Winter Greetings!
All active or aspiring poets are invited to join this informal gathering to re-connect with wild nature through the art of poetry. As always, bring poetry to share, your own or a favorite poet’s, or a relevant prose reading. After sharing we’ll split up to wander, gathering observations and inspirations, or find a special spot to sit and write. This is why we’re here: once we leave the company of other people behind, we’re more open to what the woods may have to whisper in our ears. A little after noon we’ll re-converge for more sharing or just to talk. Don’t forget warm clothes, writing supplies, drinking water, shoes for hiking, a blanket or camp chair (optional).
Sweetwater Creek State Park is a historic site where the fast-moving creek once powered an antebellum cotton mill, burned down by Sherman’s army during the Civil War. The brick-walled ruin is still there, though a magnificent forest has grown up where workers’ dwellings once surrounded the mill. Several hiking trails traverse the 2,549-acre park, and its Visitors’ Center houses a small but well-stocked museum.

→ Exercise set
(a) In the poetry gathering announcement, who burned down the cotton mill at Sweetwater Creek?
(b) Extend the poetry gathering announcement with a few more sentences that pick up after its final line.

(Data items)

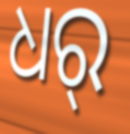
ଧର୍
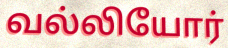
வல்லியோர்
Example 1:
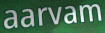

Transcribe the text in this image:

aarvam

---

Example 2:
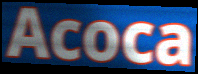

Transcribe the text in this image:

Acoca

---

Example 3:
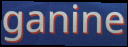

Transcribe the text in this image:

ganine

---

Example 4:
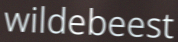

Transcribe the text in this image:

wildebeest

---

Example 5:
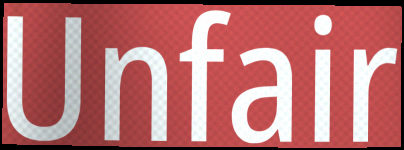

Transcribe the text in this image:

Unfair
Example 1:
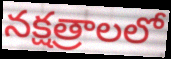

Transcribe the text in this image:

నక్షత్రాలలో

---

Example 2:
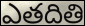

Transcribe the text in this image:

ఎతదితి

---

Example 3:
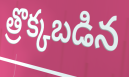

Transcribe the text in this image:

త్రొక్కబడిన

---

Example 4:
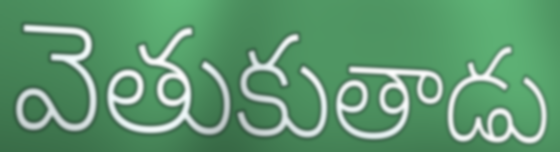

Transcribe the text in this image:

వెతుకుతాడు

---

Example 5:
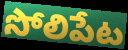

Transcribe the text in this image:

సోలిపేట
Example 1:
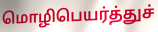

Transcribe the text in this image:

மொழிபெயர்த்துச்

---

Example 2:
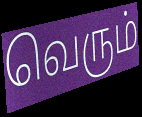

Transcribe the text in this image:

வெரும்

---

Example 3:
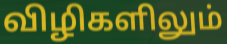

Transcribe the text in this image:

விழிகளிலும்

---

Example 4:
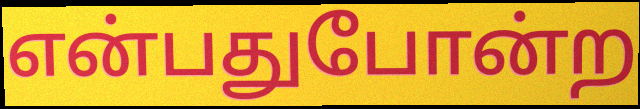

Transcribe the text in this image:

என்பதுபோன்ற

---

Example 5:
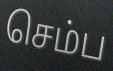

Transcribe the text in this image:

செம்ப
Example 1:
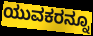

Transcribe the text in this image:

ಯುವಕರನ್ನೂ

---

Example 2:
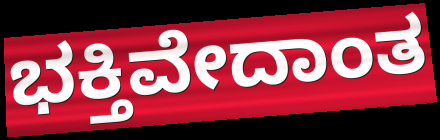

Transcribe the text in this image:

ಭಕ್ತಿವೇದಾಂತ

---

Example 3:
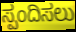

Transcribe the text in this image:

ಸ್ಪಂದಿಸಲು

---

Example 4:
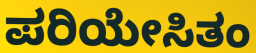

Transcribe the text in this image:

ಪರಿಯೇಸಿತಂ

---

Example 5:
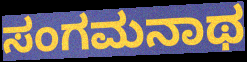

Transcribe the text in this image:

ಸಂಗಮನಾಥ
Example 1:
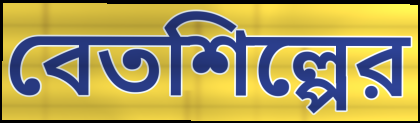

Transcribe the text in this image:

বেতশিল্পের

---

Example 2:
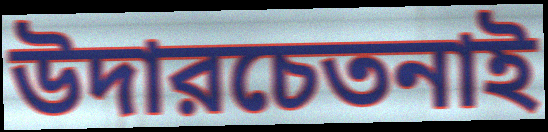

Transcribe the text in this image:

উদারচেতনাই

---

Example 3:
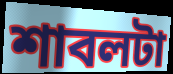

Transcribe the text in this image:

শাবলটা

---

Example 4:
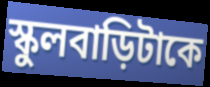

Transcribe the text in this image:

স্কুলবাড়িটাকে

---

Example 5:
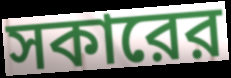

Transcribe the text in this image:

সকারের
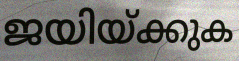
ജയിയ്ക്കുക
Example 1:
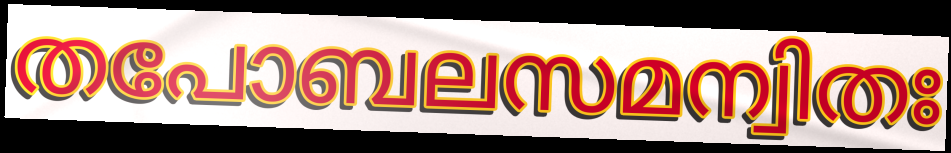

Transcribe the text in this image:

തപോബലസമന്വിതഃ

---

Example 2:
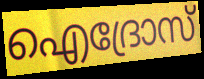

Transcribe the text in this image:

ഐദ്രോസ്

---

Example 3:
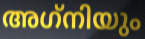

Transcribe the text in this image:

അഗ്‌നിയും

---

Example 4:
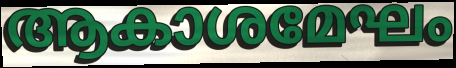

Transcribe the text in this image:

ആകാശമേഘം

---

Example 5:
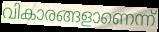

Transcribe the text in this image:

→ Answers to the problems
(a) Sherman's army burned it down during the Civil War.

(b)
The address is 1750 Mt. Vernon Rd., Lithia Springs, GA 30122. But that’s a bit deceptive; you’ll turn off Mt. Vernon Rd. onto Factory Shoals Rd. That road passes several boat ramps with parking, but keep going, following signs to the Visitor Center. As you approach the building, just before you reach the parking lot you’ll see a picnic table on a little knoll to your right – we’ll gather there for our sharing.
Sweetwater is a Georgia State Park, so we have to pay $10 for parking. (The price has gone up since we went to Panola Mountain.) If that’s an issue, get in touch and I’ll try to arrange car-pooling. If parking is not an issue, get in touch anyway in case someone needs a ride! You can pay via a QR code issued at the gate, or inside the Visitor Center with cash or card.
I look forward to seeing you! Click here for directions.
Earth blessings, Wing
404-645-5590
p.s. Spread the word to any Earth Poets you know! Email me at swing1027@gmail.com to join my email list for future workshops, once each season in a different nature preserve or urban wildspace.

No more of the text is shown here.